> [EXCERPT TO READ]:
Gap Dream is an American psychedelic synthpop band founded by Gabe Fulvimar in 2012 in Fullerton, California. As the band’s singer, songwriter and instrumentalist, Fulvimar is the only regular member of Gap Dream and solely responsible for its musical direction. In live performances, Fulvimar is accompanied by guitarist Corey Lanigan, and bassist Bobby May.

Gap Dream’s sound owes its origins to Fulvimar’s love of 60s psychedelic pop combined with his interest in vintage synthesizer sounds. Born in Akron, Ohio, he grew up listening to Sonic Youth, Pavement and was in an early version of The Black Keys.

In 2010, Fulvimar met Burger Records cofounder Lee Rickard during a Burgermania artist tour, which had stopped in Cleveland, Ohio, Fulvimar’s home at the time. Inspired by the Burger artists performing that day, he kept in touch with the Burger team, eventually sending them a sampling of self-recorded demos. Impressed, Burger released Gap Dream’s self-titled album on cassette in January 2012, followed by the January 2013 release Shine Your Light, a project on which he collaborated with Conspiracy of Owls guitarist/vocalist Bobby Harlow.

> [RAW DATA]:
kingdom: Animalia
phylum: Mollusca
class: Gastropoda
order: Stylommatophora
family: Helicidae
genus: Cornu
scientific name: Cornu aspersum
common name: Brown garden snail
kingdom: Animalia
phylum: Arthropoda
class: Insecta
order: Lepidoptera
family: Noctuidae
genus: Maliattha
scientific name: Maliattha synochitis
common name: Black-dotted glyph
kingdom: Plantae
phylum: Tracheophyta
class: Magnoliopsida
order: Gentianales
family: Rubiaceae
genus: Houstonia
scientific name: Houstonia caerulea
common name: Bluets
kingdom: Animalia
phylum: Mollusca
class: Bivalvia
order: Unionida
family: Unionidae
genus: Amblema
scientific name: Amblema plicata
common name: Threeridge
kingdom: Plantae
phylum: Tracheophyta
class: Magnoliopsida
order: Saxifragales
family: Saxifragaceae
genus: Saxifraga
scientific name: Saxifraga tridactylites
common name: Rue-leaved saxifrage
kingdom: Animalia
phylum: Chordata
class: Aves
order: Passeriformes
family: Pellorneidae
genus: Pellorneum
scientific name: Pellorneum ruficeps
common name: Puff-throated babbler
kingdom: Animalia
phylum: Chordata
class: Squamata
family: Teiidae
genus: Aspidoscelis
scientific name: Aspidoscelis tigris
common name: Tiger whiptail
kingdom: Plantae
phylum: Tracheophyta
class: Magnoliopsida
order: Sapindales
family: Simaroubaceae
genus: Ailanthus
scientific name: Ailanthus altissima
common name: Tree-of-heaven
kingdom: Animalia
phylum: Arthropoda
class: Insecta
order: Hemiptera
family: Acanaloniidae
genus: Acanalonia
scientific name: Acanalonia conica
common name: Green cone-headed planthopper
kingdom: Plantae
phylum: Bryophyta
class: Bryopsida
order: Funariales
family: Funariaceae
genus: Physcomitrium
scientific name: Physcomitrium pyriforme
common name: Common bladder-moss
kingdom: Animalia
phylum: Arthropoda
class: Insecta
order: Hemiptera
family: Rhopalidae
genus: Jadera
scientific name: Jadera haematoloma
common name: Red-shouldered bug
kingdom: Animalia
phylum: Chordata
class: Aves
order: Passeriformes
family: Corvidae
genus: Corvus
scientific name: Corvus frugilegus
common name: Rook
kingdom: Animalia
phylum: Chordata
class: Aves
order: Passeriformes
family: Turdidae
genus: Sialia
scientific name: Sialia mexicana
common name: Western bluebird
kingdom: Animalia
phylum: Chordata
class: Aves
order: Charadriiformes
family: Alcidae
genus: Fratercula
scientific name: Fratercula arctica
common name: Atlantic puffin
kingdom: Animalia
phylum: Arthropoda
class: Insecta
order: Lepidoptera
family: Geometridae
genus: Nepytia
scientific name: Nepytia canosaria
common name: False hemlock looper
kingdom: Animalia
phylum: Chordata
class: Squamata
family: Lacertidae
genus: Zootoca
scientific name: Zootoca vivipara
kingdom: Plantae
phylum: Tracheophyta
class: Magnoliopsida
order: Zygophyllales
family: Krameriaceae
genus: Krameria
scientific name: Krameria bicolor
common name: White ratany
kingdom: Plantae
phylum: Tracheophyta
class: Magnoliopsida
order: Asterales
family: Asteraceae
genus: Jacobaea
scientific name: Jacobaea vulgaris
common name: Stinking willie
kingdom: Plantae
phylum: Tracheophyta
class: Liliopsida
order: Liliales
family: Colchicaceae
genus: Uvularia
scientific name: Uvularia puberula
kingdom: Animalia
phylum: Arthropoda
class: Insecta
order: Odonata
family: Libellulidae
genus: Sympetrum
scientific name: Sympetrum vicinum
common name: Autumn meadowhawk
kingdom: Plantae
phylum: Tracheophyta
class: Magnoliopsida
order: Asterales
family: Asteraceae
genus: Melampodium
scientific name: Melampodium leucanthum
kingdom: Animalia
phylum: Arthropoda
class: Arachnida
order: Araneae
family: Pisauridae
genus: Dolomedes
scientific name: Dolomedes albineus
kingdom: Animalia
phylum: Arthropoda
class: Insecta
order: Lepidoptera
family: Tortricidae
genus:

> [JOBS]:
1 > Rename "common name" to "vernacular name" in the records, covering everything from the line containing "family: Rubiaceae" down to the line containing "order: Saxifragales", and give only those lines with nothing else changed.
2 > Carry on the passage about the band Gap Dream from its last sentence.

> [ANSWERS TO THE EXERCISE]:
1 >
family: Rubiaceae
genus: Houstonia
scientific name: Houstonia caerulea
vernacular name: Bluets
kingdom: Animalia
phylum: Mollusca
class: Bivalvia
order: Unionida
family: Unionidae
genus: Amblema
scientific name: Amblema plicata
vernacular name: Threeridge
kingdom: Plantae
phylum: Tracheophyta
class: Magnoliopsida
order: Saxifragales

2 >
In December 2013, Fulmiver’s Gap Dream project covered The Velvet Underground's "Sister Ray", Lou Reed's 17-minute ode to the gritty underside of New York City, on Burger Records' White Light/White Heat tribute.

Discography

Albums 

This Is Gap Dream (2016, Burger Records)
Shine Your Light (2013, Burger Records)
Gap Dream (2012, Burger Records)

Singles 

Ali Baba (2012, Suicide Squeeze Records)
Chill Spot b/w Peter's Brother  (2013, Burger Records)
Generator b/w A Little Past Midnight 2012
Peter's Brother (Instrumental Version) (2013 Burger Records, Philthy Phonographic Records)
Shine Your Love  (2013, Fat Possum Records)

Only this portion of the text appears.